В памяти Дмитрия мгновенно всплыли картины далекого детства. Однажды с ватагой ребятишек он залез в огород к Ионовым, и его поймали. Дед Прохор тогда был еще ладным и крепким мужиком. Стянув с Дмитрия штаны, он до тех пор стегал его крапивой, пока на истошный крик не сбежались соседи и не вырвали мальчишку из цепких рук. Дня три ходил Митька с волдырями на лодыжках, ел стоя. С тех пор больше никогда не лазил по чужим огородам.
– А где же его внуки Николай и Семен?
Мать вздохнула.
– Как ушли в начале войны, так оба и не вернулись. На Николая похоронная пришла еще в начале войны, Семена убили прямо под Берлином.
– А Саня Говор жив?
– Чего это ты его вспомнил вдруг?
Саня Говор был деревенский дурак. Лет двадцать назад он пришел в районное село из какой-то глухой урманской деревни, жил тем, что подавали добрые люди, зимой спал в банях, летом коротал ночи где-нибудь на задах, за огородами, у костра. Это был безвредный здоровенный дурак, которого вечно дразнили ребятишки, бросая в него каменья и палки. Особенно не любили его собаки. У Сани Говора был хороший слух и густой бас, которому мог позавидовать даже профессиональный певец. Его любимой песенкой была песня про Дунин сарафан. Кто и когда обучил его этой песне – никто не знал, но, когда его просили спеть, он неизменно пел только эту песню.

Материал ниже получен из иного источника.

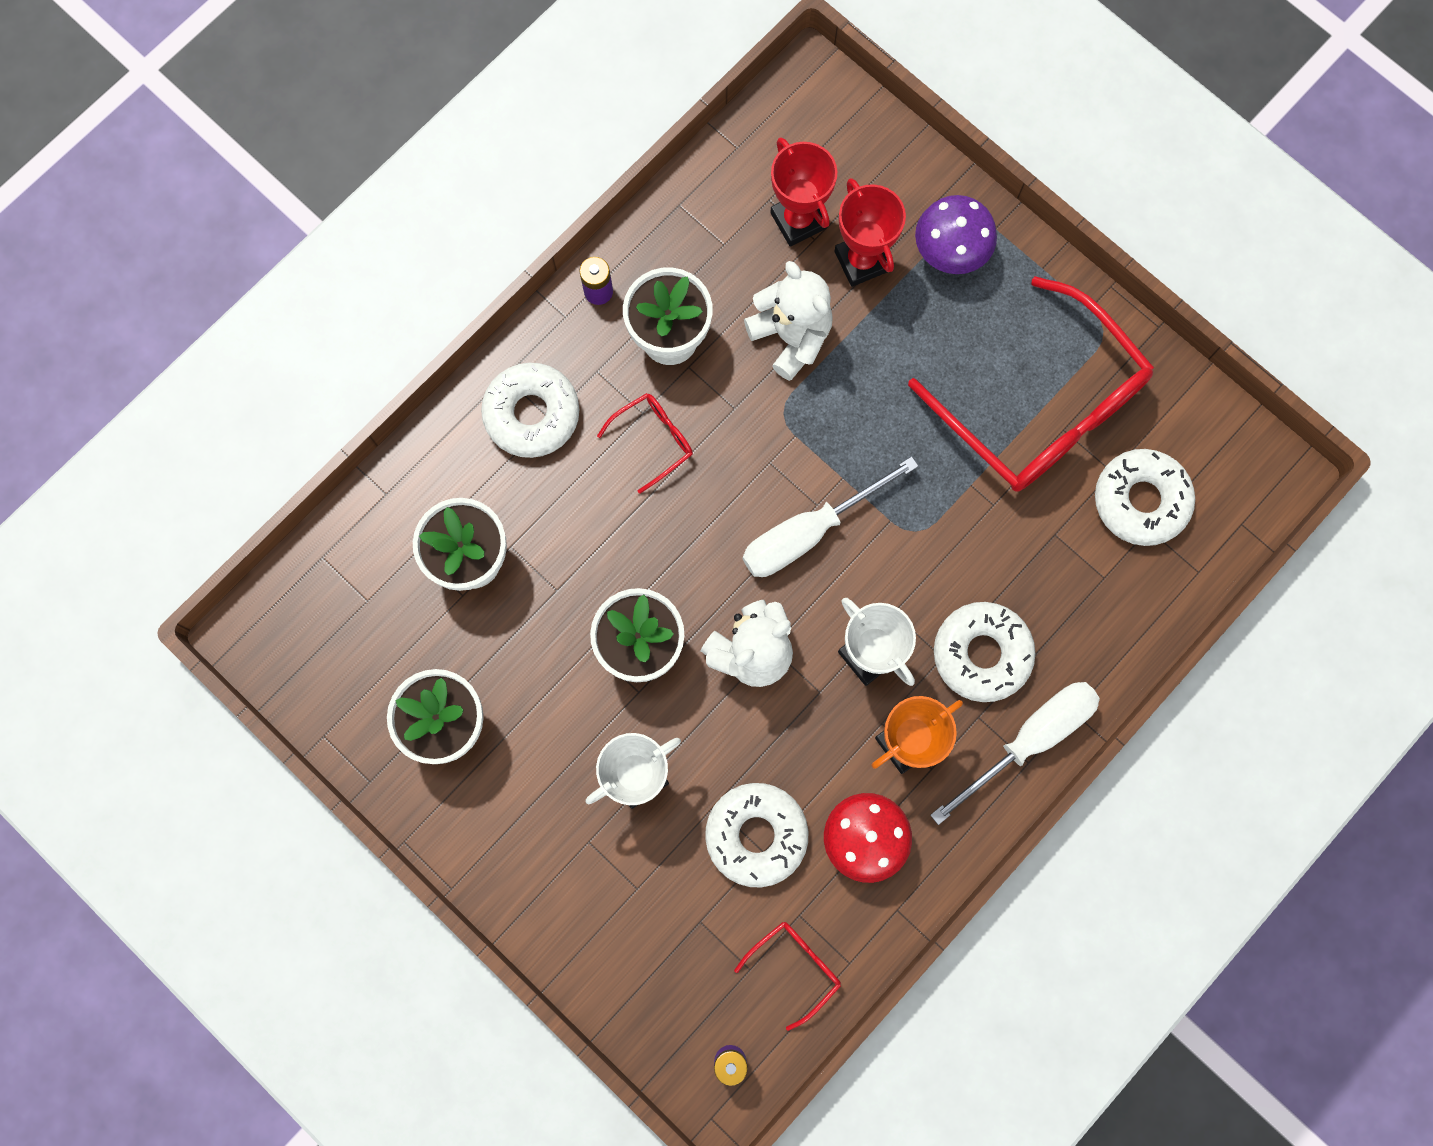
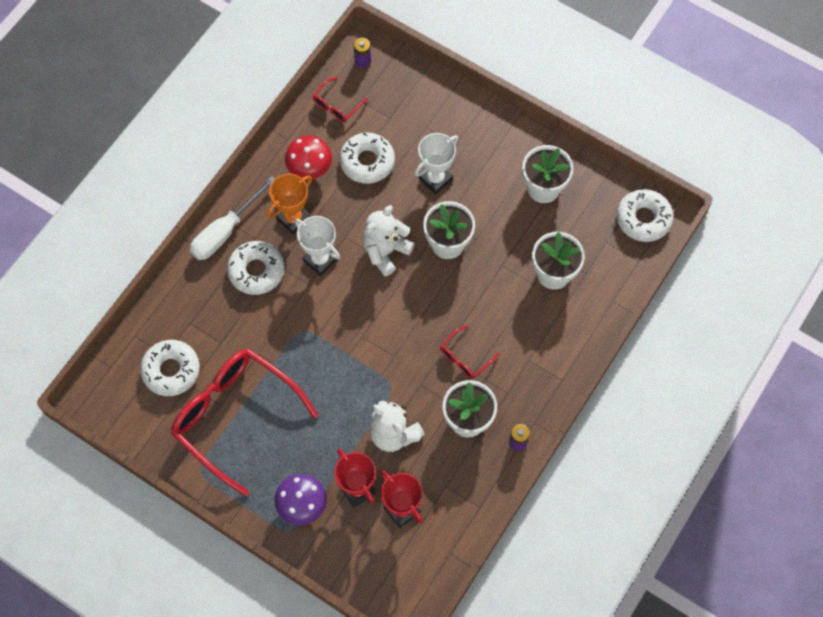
camera: 170 degrees right, 10 degrees down
(532, 414) = (540, 361): white donut -> white donut (643, 219)
(808, 532) = (364, 320): white screwdriver -> none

– Нет Сани. Войну пережил, а на второй год весной как в воду канул: не то умер, не то куда ушел.
Дмитрий вспомнил: где-то он читал, что раньше в деревнях такие, как Саня, неожиданно и неизвестно откуда появлялись и так же неожиданно неизвестно куда исчезали. Саню Говоря ему было жалко. Ему, Дмитрию, даже стало немножко больно и грустно, когда он вспомнил, как однажды, в детстве, когда ему было лет десять, они стригли Саню Говора большими овечьими ножницами. Наделав на его крупной голове множество безобразных лестниц, они оставили на затылке хохол и со смехом разбежались. А потом, улюлюкая и подсвистывая, сопровождали его до самого ряма. Дальше, в лес, идти побоялись: остаться наедине с дураком в ряму, где водились змеи, было страшно.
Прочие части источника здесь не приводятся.